My Decision to Quit Porn Has Changed My Perception of Sex and Intimacy
It took a new mindset to start pushing me away from this addiction. I started to imagine what I wanted in a lifelong partner and how it would make them feel to know that I would see them as an object. I recognized the paradigm I had created, and I began to imagine that I could change, that despite my unrealistic cravings for sex, I could desire to be intimate with an individual beyond having sex. To really know someone. I was no longer searching for my perfect sexual experience; I was working toward having a positive connection, not with someone that could fulfill my desires but with someone I could grow with as a person. I had to rewire my brain. I wasn’t a bad person for having a porn addiction; rather, I had been seeking intimacy in the wrong way.
I hold an unpopular opinion that porn is harmful and should be excluded from people’s lives and relationships. This comes from experience, knowing how it can lead people to treat others as objects for their sexual desires and in the way it's also damaged my friendships and relationship with my now-fiancee. Because of my deep-rooted exposure to porn, I still have doubts and insecurities that if my partner doesn't want to have sex, I’m not wanted or have done something wrong. I’ve had to work on completely rewiring my brain to combat these thoughts.

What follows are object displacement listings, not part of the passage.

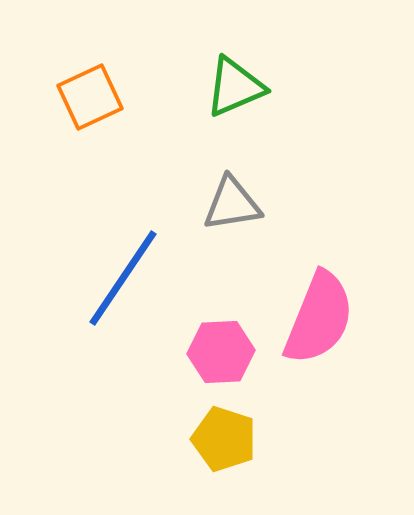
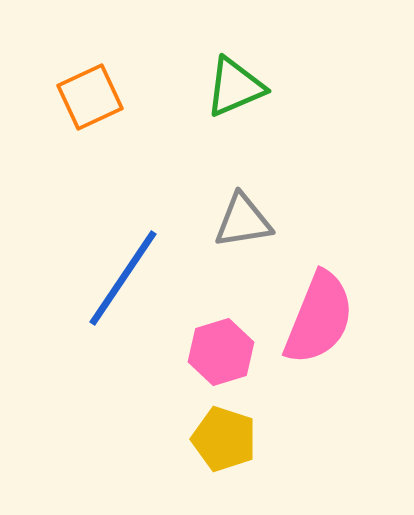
gray triangle: moved 11 px right, 17 px down
pink hexagon: rotated 14 degrees counterclockwise
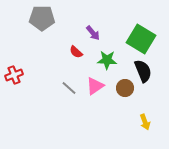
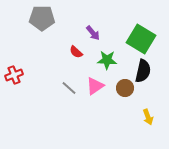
black semicircle: rotated 35 degrees clockwise
yellow arrow: moved 3 px right, 5 px up
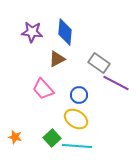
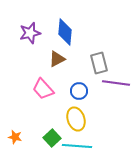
purple star: moved 2 px left, 1 px down; rotated 20 degrees counterclockwise
gray rectangle: rotated 40 degrees clockwise
purple line: rotated 20 degrees counterclockwise
blue circle: moved 4 px up
yellow ellipse: rotated 40 degrees clockwise
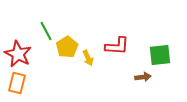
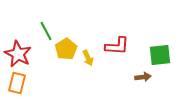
yellow pentagon: moved 1 px left, 2 px down
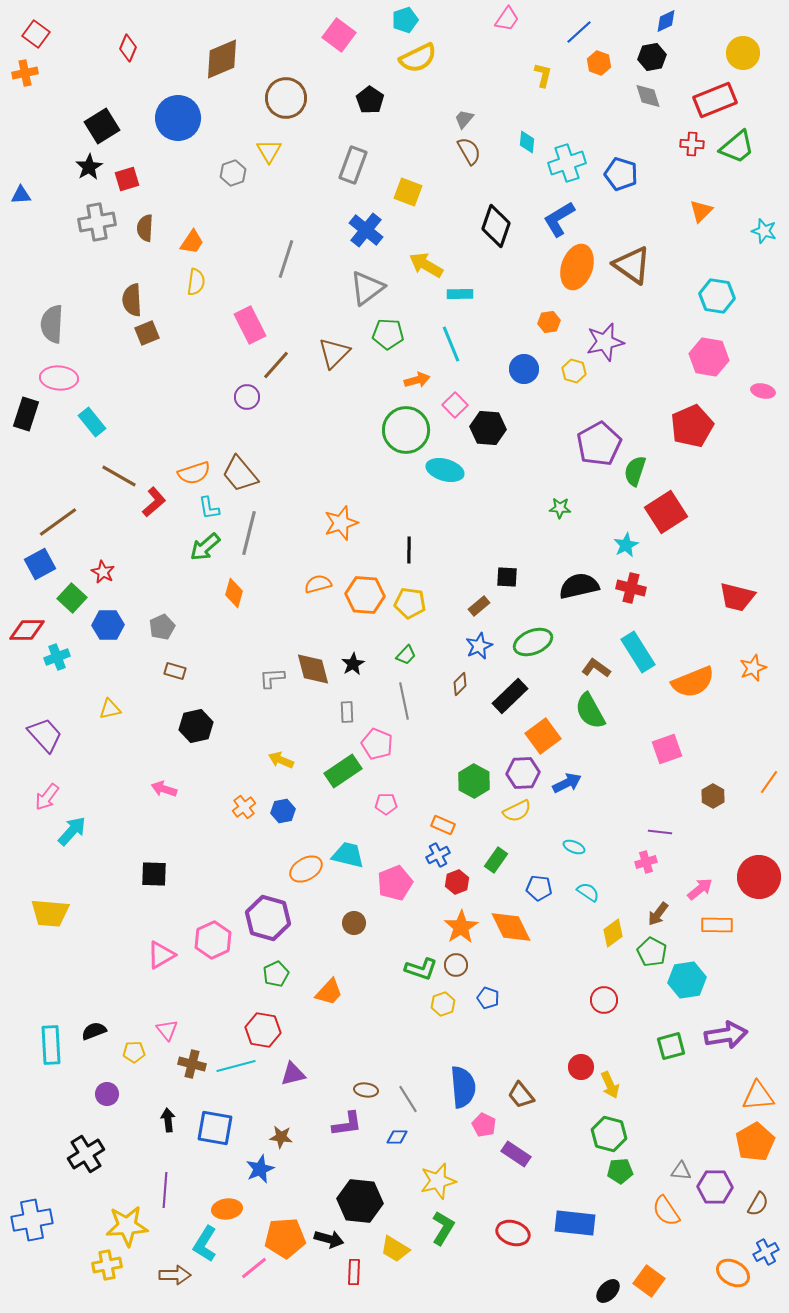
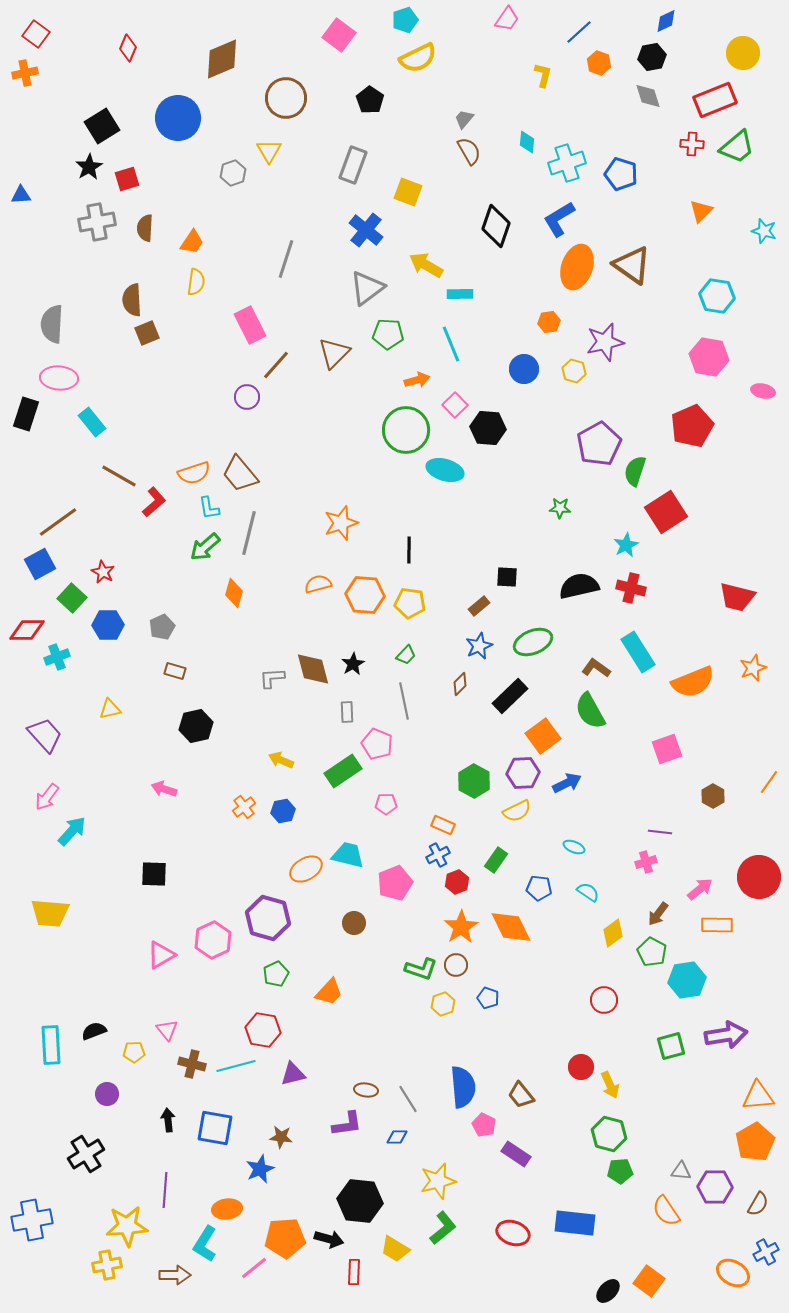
green L-shape at (443, 1228): rotated 20 degrees clockwise
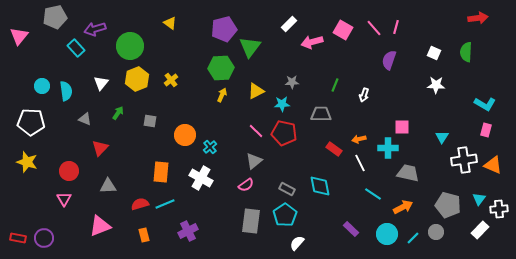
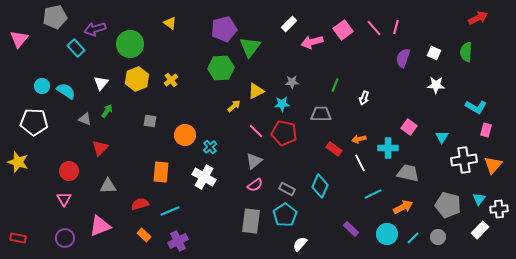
red arrow at (478, 18): rotated 18 degrees counterclockwise
pink square at (343, 30): rotated 24 degrees clockwise
pink triangle at (19, 36): moved 3 px down
green circle at (130, 46): moved 2 px up
purple semicircle at (389, 60): moved 14 px right, 2 px up
cyan semicircle at (66, 91): rotated 48 degrees counterclockwise
yellow arrow at (222, 95): moved 12 px right, 11 px down; rotated 24 degrees clockwise
white arrow at (364, 95): moved 3 px down
cyan L-shape at (485, 104): moved 9 px left, 3 px down
green arrow at (118, 113): moved 11 px left, 2 px up
white pentagon at (31, 122): moved 3 px right
pink square at (402, 127): moved 7 px right; rotated 35 degrees clockwise
yellow star at (27, 162): moved 9 px left
orange triangle at (493, 165): rotated 48 degrees clockwise
white cross at (201, 178): moved 3 px right, 1 px up
pink semicircle at (246, 185): moved 9 px right
cyan diamond at (320, 186): rotated 35 degrees clockwise
cyan line at (373, 194): rotated 60 degrees counterclockwise
cyan line at (165, 204): moved 5 px right, 7 px down
purple cross at (188, 231): moved 10 px left, 10 px down
gray circle at (436, 232): moved 2 px right, 5 px down
orange rectangle at (144, 235): rotated 32 degrees counterclockwise
purple circle at (44, 238): moved 21 px right
white semicircle at (297, 243): moved 3 px right, 1 px down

For the last three years, I haven't consumed porn. I would recommend it to anyone, as it allows you to improve your view of sex and relationships. It taught me that I could be selfless in love and sex and that the end goal didn't have to be my pleasure. While my experience isn’t widely recognized as an issue or a problem at all, I hope others can examine their porn use to determine its impact on their sex life and relationships with others. Porn may not affect some people as negatively as others, but it does affect our attitude about sex. Three years later, I don’t regret my decision to quit. I can be open and free to love my partner without the worry that I’m thinking about an idealized sexual image of her. I can focus on loving her.
Quitting porn changed my life for the better. To the skeptics out there: It’s worth a try.